TASK TO CARRY OUT
Could you recast every entry below as a numbered list of its lines, skipping any blank lines and leaving out the pictures?

RECORDED INFORMATION

■ ■ ■ ■ ■

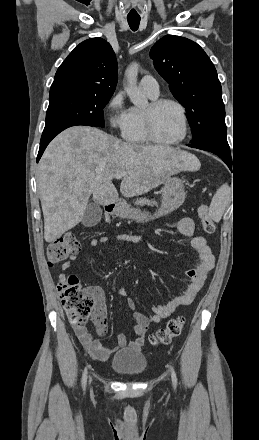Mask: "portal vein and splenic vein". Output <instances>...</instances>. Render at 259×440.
I'll return each mask as SVG.
<instances>
[{"mask_svg": "<svg viewBox=\"0 0 259 440\" xmlns=\"http://www.w3.org/2000/svg\"><path fill=\"white\" fill-rule=\"evenodd\" d=\"M123 176H124V173H123V172H117V173L114 175V177H115L116 179H122Z\"/></svg>", "mask_w": 259, "mask_h": 440, "instance_id": "18ae733b", "label": "portal vein and splenic vein"}]
</instances>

■ ■ ■ ■ ■

SOLUTION FOR THIS PROBLEM
1. Mask: "portal vein and splenic vein". Output <instances>...</instances>. Render at 259×440.
2. I'll return each mask as SVG.
3. <instances>
4. [{"mask_svg": "<svg viewBox=\"0 0 259 440\" xmlns=\"http://www.w3.org/2000/svg\"><path fill=\"white\" fill-rule=\"evenodd\" d=\"M123 176H124V173H123V172H117V173L114 175V177H115L116 179H122Z\"/></svg>", "mask_w": 259, "mask_h": 440, "instance_id": "18ae733b", "label": "portal vein and splenic vein"}]
5. </instances>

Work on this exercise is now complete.